─── The input

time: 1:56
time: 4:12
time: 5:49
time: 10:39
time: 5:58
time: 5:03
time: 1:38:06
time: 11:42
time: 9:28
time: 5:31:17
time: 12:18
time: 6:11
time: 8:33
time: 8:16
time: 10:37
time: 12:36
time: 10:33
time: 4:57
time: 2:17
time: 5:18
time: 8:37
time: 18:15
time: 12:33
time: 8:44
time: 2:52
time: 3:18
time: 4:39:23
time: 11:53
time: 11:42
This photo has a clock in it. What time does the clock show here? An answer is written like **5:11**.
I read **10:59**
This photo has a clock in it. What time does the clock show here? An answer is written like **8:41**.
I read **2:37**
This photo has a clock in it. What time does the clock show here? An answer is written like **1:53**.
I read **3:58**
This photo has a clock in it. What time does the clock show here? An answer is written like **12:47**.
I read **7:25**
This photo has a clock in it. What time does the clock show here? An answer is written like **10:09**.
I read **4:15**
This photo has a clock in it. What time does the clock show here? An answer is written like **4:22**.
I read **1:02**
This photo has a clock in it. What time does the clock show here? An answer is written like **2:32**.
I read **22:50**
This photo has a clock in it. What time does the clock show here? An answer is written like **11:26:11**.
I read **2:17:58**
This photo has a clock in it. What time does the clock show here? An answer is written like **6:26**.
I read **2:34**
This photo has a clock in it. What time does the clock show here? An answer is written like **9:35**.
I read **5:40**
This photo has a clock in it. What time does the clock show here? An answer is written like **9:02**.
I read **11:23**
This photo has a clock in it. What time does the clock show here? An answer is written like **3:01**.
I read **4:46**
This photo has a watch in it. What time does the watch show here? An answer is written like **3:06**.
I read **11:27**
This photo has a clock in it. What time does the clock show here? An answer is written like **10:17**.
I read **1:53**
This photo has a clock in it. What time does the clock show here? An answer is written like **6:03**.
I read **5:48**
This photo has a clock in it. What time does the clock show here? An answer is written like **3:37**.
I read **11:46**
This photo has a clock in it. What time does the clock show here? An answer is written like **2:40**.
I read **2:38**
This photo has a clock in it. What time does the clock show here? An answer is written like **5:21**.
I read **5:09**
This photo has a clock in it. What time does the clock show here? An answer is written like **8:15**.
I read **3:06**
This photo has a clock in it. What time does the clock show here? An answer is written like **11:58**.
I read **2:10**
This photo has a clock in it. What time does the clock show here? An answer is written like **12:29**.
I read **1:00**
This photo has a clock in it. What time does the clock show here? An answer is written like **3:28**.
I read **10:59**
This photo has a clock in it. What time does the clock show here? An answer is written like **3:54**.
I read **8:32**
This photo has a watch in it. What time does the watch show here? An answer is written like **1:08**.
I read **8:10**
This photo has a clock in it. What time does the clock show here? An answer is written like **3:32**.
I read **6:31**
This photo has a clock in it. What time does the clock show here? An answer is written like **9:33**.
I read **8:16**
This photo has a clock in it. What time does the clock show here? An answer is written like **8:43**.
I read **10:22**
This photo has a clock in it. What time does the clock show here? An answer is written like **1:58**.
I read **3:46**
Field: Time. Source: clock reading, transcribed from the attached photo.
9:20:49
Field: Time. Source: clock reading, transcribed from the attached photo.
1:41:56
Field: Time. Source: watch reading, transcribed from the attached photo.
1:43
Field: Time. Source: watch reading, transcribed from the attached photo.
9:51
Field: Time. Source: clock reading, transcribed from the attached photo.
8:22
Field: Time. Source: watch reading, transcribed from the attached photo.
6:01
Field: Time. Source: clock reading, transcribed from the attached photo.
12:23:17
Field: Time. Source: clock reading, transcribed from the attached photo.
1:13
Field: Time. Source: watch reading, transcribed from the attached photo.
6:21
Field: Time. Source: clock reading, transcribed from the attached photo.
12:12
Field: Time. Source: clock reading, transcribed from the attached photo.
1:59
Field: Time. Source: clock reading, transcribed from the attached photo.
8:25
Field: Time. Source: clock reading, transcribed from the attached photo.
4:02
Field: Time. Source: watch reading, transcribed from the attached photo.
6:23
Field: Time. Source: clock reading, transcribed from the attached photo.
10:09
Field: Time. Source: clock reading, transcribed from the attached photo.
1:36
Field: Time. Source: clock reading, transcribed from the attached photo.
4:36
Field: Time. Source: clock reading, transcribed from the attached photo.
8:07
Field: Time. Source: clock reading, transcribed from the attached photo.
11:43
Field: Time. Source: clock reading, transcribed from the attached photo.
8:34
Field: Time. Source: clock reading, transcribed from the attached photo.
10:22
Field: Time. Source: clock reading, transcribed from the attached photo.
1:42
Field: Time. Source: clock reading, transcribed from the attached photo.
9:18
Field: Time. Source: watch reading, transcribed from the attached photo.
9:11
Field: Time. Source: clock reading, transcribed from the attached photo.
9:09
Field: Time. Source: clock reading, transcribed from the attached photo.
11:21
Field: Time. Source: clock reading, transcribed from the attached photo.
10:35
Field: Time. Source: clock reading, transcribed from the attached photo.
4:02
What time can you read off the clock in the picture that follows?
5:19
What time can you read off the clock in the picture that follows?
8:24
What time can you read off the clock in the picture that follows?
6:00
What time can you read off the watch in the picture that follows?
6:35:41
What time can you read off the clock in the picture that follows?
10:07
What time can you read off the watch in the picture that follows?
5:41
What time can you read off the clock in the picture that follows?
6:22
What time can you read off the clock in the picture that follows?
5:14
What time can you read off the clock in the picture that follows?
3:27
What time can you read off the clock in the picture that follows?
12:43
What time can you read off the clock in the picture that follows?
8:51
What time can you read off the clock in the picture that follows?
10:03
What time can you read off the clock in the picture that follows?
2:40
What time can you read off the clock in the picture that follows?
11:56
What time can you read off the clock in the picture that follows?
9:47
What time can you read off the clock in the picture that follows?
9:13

──────

#### [Requirements]
Return, word for word, the entries between the line holding "time: 10:37" and the line holding "I read **2:17:58**", inclusive.

#### [Task result]
time: 10:37
time: 12:36
time: 10:33
time: 4:57
time: 2:17
time: 5:18
time: 8:37
time: 18:15
time: 12:33
time: 8:44
time: 2:52
time: 3:18
time: 4:39:23
time: 11:53
time: 11:42
This photo has a clock in it. What time does the clock show here? An answer is written like **5:11**.
I read **10:59**
This photo has a clock in it. What time does the clock show here? An answer is written like **8:41**.
I read **2:37**
This photo has a clock in it. What time does the clock show here? An answer is written like **1:53**.
I read **3:58**
This photo has a clock in it. What time does the clock show here? An answer is written like **12:47**.
I read **7:25**
This photo has a clock in it. What time does the clock show here? An answer is written like **10:09**.
I read **4:15**
This photo has a clock in it. What time does the clock show here? An answer is written like **4:22**.
I read **1:02**
This photo has a clock in it. What time does the clock show here? An answer is written like **2:32**.
I read **22:50**
This photo has a clock in it. What time does the clock show here? An answer is written like **11:26:11**.
I read **2:17:58**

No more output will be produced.